▶ Source passage
= Beginning of Section =

Wednesday, October 27, 2021

It has been a while since I posted here.  A lot has been going on.  I have been doing research work on two fronts - at work, as a Research Data Scientist and a Tech Lead for capacity and efficiency data science at Facebook.  

In 2020, I started developing transitive-resource-usage causal models.  Cannot disclose anything here, for obvious reasons.

With the amazing colleagues, we presented a queueing-based power model that we have developed and put into operation at the WWW '21: The Web Conference 2021 Ljubljana Slovenia April 19 - 23, 2021 (it was virtual, we did not go to Slovenia; maybe next time!).  The paper that became the foundation of the presentation became published in the ACM Digital Library.

At the same time, I made three presentations at INFORMS - 2019, 2020, and 2021 - as part of my Doctoral research at Stevens.  The links to the slides are here:

  • INFORMS 2019: Machine Learning and Data Mining in Identification of Unhappy Communities

  • INFORMS 2020Using Machine Learning to Identify the Factors of People's Mobility
  • INFORMS 2021: Social Cohesion and Emotion Analysis of Media During 2020 Wildfires: a Case Study
I also passed my Qualifying Exam and officially became a PhD Candidate.  I flew to defend it on campus at Stevens in March 2020.  My flight back home was one day before NYC went into lockdown.

= End of Section =

▶ Exercise instructions
(a) Reproduce the blog post verbatim from "Wednesday, October 27, 2021" up to and including "science at Facebook.".
(b) According to the blog post, where was the paper behind the queueing-based power model presentation published?
The lines after the blog post come from a separate source.

▶ Data provided
= Beginning of Section =

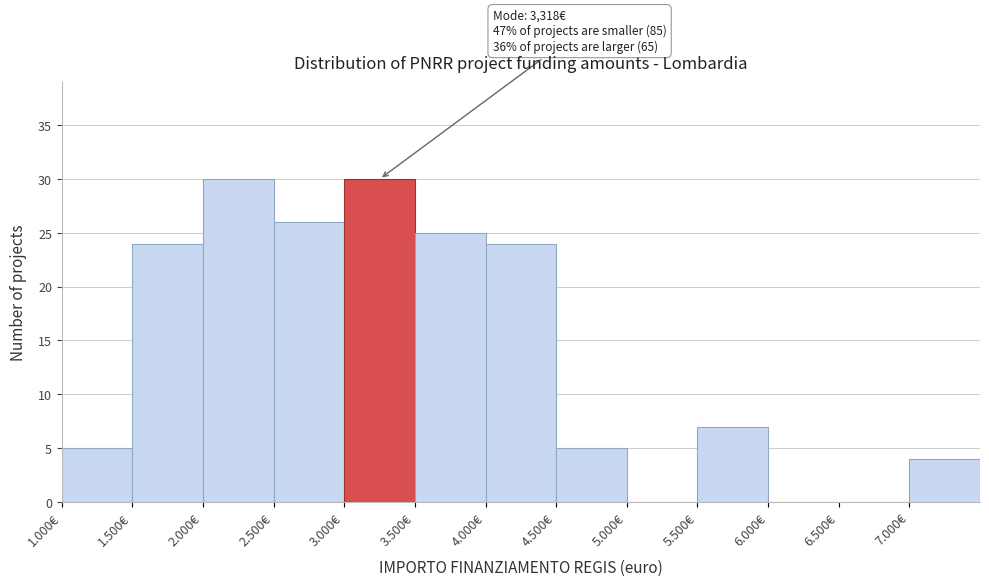

Reading left to right, transcribe all the data shown in this chart.

1.000€=5	1.500€=24	2.000€=30	2.500€=26	3.000€=30	3.500€=25	4.000€=24	4.500€=5	5.000€=0	5.500€=7	6.000€=0	6.500€=0	7.000€=4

= End of Section =

▶ Results in order
(a)
Wednesday, October 27, 2021

It has been a while since I posted here.  A lot has been going on.  I have been doing research work on two fronts - at work, as a Research Data Scientist and a Tech Lead for capacity and efficiency data science at Facebook.

(b) In the ACM Digital Library.